Nghia Nguyen (University of California San Diego Department of Medicine), Sridevi Pokala (University of California San Diego Department of Medicine), Paulette Gabbai-saldate (University of California San Diego Department of Medicine), Irine Vodkin (University of California San Diego Division of Gastroenterology and Hepatology), Mohammad Farkhondehpour (University of California San Diego Division of Hospital Medicine), Gregory Seymann (University of California San Diego Division of Hospital Medicine)
Spontaneous bacterial peritonitis (SBP) is a complication of advanced liver disease which significantly increases morbidity, mortality, and healthcare-related costs in patients with cirrhosis. Although there is a proven mortality benefit associated with primary SBP prophylaxis, previous reports have suggested a low rate of adherence, representing a key gap in care.

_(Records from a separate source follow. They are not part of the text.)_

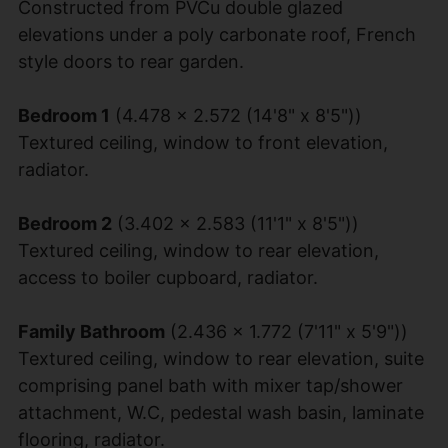
Constructed from PVCu double glazed
elevations under a poly carbonate roof, French
style doors to rear garden.
Bedroom 1
(4.478 x 2.572 (14'8" x 8'5"))
Textured ceiling, window to front elevation,
radiator.
Bedroom 2
(3.402 x 2.583 (11'1" x 8'5"))
Textured ceiling, window to rear elevation,
access to boiler cupboard, radiator.
Family Bathroom
(2.436 x 1.772 (7'11" x 5'9"))
Textured ceiling, window to rear elevation, suite
comprising panel bath with mixer tap/shower
attachment, W.C, pedestal wash basin, laminate
flooring, radiator.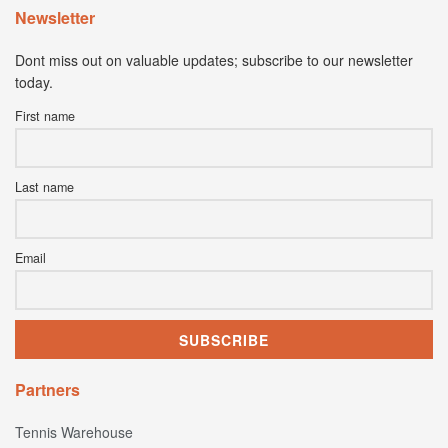
Newsletter
Dont miss out on valuable updates; subscribe to our newsletter
today.
First name
Last name
Email
Partners
Tennis Warehouse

A meta-analysis of four randomized controlled trials on primary SBP prophylaxis has suggested a significant reduction in SBP (~80%) and mortality (~40%) in patients who received primary SBP prophylaxis when ascitic total protein was <1.5 g/dL. The American Association for the Study of Liver Diseases (AASLD) recommends giving primary prophylaxis to patients with ascitic total protein <1.5 g/L and features of advanced liver disease or renal dysfunction. In this study, we examined the proportion of patients that received SBP prophylaxis prior to discharge.
We consecutively reviewed charts from June – December 2017 in adult patients with cirrhosis who had an ascitic total protein value collected during their hospital admission. Inclusion criteria included cirrhosis from chronic liver disease, alive at time of discharge, paracentesis during hospitalization, no prior episode of SBP and/or not on SBP prophylaxis on admission, and ascitic total protein <1.5 g/dL. Primary outcome was proportion of patients eligible for primary SBP prophylaxis and received antibiotic prior to discharge based on either ascitic total protein <1.5 g/dL or the AASLD criteria of ascitic total protein <1.5 g/dL AND the presence of renal dysfunction (serum sodium <130, BUN >25, creatinine >1.2) or liver failure (Child score >9 and bilirubin >3).
We reviewed 186 charts; a total of 32 patients had data available for analysis. Overall, only 44% of patients who were eligible for primary SBP prophylaxis received antibiotics on discharge. When stratified by patients who met SBP prophylaxis by low protein-ascites only versus AASLD criteria, 33% of patients in the low-protein ascites only cohort received prophylaxis while 46% of patients who met AASLD criteria received prophylaxis, indicating an overall low rate of adherence regardless of the criteria selected (see Figure 1).
Many patients (~56%) eligible for primary SBP prophylaxis were not prescribed antibiotics on discharge and this finding was consistent across two different sets of criteria, including the more stringent AASLD criteria. In addition to the mortality benefit, primary SBP prophylaxis could confer a significant healthcare savings. Based on Medicare 2015 data, cost for one episode of SBP (Diagnosis Related Group 371, 372, or 373) can range from $6405-$15570, while the cost of antibiotic prophylaxis with ciprofloxacin 500 mg daily is $1104 annually (Costco retail price).
Implications for the Patient
Because primary SBP prophylaxis is associated with large reductions in rates of SBP and mortality among cirrhotics, hospital interventions focused on increasing adherence to primary SBP prophylaxis offer improved patient outcomes and have the potential to confer significant healthcare savings.